In reference to West Ham, Clarke jokingly puts fingers in his ears at the question of whether they are too good to go down. He doesn’t want to hear that. “Since we went to West Ham there’s been turmoil,” he says of his partnership with Zola. “About 10 days after we went in was the start of the downturn for the Icelandic banks. It’s been difficult, but in a strange way enjoyable. For Franco, it’s a job that looks difficult from the outside, but I can tell you from the inside it’s even more difficult. Our friendship is strong. We resolved at the start, ‘No matter what happens, the friendship is first and the professional relationship second’, and we’ve always respected that.”
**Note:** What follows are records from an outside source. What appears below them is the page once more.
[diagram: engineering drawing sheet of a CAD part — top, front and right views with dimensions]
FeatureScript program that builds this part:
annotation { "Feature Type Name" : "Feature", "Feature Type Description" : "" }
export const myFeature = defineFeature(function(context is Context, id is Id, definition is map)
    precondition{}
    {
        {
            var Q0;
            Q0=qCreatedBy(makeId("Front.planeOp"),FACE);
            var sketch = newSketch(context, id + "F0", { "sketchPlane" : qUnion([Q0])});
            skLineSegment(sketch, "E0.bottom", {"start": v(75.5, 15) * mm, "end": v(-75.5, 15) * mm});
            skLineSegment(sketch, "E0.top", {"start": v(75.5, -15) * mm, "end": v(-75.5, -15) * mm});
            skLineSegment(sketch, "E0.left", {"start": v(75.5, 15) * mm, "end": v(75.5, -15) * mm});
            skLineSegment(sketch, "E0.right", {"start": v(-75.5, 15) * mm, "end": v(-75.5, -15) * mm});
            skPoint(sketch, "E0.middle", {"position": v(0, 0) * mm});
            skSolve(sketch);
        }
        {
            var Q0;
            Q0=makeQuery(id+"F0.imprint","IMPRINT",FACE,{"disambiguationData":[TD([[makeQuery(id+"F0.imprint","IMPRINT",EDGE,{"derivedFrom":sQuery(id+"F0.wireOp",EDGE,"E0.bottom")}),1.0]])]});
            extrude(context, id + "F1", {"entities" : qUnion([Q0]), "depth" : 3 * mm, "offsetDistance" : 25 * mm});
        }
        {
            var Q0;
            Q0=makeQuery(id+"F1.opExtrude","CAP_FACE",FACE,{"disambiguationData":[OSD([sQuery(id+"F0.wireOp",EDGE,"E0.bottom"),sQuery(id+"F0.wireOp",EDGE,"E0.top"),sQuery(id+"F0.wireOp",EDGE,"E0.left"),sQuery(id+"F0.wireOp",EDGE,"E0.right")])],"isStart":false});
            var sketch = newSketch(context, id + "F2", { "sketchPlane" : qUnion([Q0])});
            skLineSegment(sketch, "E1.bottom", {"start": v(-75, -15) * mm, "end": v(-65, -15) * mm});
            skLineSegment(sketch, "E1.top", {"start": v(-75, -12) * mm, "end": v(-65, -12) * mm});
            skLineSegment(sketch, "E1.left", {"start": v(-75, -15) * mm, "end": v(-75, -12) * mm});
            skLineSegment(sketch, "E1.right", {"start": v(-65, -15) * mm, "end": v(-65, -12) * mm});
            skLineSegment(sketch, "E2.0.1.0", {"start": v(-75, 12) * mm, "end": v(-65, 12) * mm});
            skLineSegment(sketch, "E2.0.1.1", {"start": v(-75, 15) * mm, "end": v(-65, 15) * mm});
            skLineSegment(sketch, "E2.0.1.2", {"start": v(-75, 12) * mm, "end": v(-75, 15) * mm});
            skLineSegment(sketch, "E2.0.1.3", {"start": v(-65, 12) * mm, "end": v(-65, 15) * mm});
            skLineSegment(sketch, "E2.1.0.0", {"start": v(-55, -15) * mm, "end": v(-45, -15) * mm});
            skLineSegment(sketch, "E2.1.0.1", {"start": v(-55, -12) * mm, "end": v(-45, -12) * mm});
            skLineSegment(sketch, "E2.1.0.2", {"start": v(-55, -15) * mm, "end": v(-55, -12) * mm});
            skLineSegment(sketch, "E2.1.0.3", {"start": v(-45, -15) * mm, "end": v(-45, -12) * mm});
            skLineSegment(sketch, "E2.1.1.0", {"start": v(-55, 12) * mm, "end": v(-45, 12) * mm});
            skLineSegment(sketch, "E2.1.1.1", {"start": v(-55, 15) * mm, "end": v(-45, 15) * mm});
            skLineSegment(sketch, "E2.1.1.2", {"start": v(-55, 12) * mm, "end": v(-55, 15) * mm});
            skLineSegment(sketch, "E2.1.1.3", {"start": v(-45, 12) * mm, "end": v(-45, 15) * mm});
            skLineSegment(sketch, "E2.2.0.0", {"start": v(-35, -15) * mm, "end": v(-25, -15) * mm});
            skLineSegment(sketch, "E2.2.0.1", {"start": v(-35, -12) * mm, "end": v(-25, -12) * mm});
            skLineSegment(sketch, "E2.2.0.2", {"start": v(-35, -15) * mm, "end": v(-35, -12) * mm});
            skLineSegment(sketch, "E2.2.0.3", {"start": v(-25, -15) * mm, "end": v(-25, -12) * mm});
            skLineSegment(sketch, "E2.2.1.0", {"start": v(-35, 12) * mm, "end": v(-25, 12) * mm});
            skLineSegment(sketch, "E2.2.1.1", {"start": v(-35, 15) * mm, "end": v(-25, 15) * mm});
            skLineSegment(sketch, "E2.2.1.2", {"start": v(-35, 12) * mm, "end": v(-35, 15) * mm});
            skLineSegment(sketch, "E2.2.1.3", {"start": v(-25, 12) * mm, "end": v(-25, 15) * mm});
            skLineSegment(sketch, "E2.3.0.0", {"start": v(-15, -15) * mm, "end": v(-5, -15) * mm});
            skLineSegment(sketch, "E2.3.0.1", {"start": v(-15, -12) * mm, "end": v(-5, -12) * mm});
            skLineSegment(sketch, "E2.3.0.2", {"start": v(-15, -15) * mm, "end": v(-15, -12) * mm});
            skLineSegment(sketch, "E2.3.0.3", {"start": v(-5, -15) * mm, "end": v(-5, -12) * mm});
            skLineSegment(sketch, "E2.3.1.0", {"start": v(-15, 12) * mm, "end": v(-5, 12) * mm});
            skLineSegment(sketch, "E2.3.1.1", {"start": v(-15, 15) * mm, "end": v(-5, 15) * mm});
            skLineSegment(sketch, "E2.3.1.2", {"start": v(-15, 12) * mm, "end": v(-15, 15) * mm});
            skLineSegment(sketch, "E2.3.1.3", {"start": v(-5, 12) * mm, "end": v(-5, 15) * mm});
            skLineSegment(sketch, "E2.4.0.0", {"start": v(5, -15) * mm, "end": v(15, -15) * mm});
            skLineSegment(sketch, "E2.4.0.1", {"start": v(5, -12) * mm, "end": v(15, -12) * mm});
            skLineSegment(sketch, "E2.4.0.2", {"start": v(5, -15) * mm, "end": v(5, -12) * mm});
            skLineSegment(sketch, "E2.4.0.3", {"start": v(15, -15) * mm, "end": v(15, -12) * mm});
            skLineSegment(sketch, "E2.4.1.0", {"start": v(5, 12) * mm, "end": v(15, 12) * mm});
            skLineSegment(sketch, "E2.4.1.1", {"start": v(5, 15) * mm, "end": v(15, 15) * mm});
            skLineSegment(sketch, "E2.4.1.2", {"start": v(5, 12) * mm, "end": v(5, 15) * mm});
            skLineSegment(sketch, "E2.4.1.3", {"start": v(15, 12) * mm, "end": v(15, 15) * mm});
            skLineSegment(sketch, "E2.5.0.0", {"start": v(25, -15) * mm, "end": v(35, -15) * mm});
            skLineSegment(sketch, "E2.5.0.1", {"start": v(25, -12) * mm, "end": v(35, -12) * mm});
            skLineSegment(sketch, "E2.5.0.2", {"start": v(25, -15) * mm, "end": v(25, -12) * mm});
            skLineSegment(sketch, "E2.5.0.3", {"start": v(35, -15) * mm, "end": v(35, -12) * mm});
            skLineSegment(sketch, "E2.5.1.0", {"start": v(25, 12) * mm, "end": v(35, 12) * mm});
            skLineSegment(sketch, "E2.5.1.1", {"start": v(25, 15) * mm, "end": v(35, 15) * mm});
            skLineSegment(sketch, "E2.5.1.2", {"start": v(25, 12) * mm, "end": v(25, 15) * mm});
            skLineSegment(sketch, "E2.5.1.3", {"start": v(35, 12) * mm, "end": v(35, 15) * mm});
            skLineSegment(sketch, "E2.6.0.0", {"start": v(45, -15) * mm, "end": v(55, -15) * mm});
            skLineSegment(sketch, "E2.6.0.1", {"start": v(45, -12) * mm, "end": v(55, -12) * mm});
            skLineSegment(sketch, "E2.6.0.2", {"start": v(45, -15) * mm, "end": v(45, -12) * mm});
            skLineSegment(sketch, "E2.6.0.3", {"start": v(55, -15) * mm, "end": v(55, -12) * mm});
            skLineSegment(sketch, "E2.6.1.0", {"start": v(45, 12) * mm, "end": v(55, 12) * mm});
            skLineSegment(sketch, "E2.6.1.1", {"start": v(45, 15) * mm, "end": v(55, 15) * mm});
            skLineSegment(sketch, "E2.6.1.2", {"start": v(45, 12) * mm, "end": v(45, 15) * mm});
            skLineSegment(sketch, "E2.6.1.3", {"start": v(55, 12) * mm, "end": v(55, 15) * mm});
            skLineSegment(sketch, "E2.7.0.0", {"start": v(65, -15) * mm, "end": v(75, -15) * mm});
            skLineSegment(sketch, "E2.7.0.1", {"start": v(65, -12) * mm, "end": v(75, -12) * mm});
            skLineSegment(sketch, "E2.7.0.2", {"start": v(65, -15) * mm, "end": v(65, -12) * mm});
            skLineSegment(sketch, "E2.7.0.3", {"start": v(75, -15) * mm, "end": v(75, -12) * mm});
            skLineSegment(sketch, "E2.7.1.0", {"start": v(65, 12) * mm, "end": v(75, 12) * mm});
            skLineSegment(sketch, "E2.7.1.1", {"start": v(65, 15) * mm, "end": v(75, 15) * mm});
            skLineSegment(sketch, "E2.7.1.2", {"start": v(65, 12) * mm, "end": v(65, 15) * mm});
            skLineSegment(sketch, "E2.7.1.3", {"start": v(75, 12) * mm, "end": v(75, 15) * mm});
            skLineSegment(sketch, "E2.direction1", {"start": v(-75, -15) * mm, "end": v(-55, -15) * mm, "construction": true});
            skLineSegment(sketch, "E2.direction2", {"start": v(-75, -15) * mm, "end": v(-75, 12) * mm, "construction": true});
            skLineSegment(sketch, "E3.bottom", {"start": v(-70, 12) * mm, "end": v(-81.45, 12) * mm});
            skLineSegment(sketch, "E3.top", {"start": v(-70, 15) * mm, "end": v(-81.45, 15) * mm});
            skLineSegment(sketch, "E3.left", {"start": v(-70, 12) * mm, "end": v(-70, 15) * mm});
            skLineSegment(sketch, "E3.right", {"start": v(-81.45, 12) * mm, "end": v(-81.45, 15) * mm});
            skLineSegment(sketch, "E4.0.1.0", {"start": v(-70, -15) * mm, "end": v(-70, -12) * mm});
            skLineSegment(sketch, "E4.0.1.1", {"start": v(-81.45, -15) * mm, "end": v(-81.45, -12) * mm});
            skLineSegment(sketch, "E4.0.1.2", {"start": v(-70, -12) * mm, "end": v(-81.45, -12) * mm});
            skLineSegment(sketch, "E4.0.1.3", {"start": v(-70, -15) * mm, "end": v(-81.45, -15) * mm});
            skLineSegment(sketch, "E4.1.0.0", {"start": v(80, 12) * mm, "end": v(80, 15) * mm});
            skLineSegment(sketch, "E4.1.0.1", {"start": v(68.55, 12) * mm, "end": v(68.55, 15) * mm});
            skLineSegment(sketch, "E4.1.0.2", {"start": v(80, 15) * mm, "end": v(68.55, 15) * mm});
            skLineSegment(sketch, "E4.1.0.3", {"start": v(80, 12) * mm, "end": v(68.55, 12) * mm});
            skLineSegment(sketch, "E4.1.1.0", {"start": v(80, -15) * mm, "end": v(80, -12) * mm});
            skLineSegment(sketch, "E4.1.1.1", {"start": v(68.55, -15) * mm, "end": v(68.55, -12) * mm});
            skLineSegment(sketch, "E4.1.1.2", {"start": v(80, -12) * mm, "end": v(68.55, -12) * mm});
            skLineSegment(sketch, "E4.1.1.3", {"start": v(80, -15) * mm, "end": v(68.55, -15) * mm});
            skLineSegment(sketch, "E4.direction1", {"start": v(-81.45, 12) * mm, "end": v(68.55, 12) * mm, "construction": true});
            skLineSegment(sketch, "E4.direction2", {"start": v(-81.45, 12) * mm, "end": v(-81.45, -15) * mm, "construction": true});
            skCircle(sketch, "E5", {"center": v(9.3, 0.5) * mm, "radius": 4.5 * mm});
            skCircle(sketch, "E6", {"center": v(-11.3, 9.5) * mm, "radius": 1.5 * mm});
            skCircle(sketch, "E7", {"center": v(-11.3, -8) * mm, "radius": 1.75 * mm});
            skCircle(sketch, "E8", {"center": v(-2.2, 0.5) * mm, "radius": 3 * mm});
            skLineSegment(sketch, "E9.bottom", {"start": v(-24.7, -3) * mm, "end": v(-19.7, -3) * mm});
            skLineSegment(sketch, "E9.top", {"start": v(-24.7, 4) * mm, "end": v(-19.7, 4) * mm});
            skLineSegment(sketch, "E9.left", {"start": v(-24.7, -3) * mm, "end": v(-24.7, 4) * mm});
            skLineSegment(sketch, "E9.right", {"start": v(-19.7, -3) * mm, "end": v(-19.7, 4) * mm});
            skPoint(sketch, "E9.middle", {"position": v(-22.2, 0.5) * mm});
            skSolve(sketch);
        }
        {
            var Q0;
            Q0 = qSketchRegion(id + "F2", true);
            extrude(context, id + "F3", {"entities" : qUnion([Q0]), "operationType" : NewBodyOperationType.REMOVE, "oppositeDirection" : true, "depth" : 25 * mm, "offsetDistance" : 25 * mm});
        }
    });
Clarke’s rationale to being an assistant is to challenge the manager in private, but always to back him in public. He maintained that even when Gullit confounded him by dropping Alan Shearer at Newcastle. “Behind closed doors I quite like arguing,” smiles Clarke. “That’s my style as an assistant. If you have two people with the same ideas it doesn’t work.” Clarke’s single game as a manager was August 30, 1999. As caretaker at Newcastle he reintroduced Shearer and another deposed favourite, Rob Lee. Newcastle still lost. A 5-1 drubbing by Manchester United at Old Trafford. He has done more than enough to merit a second attempt somewhere soon.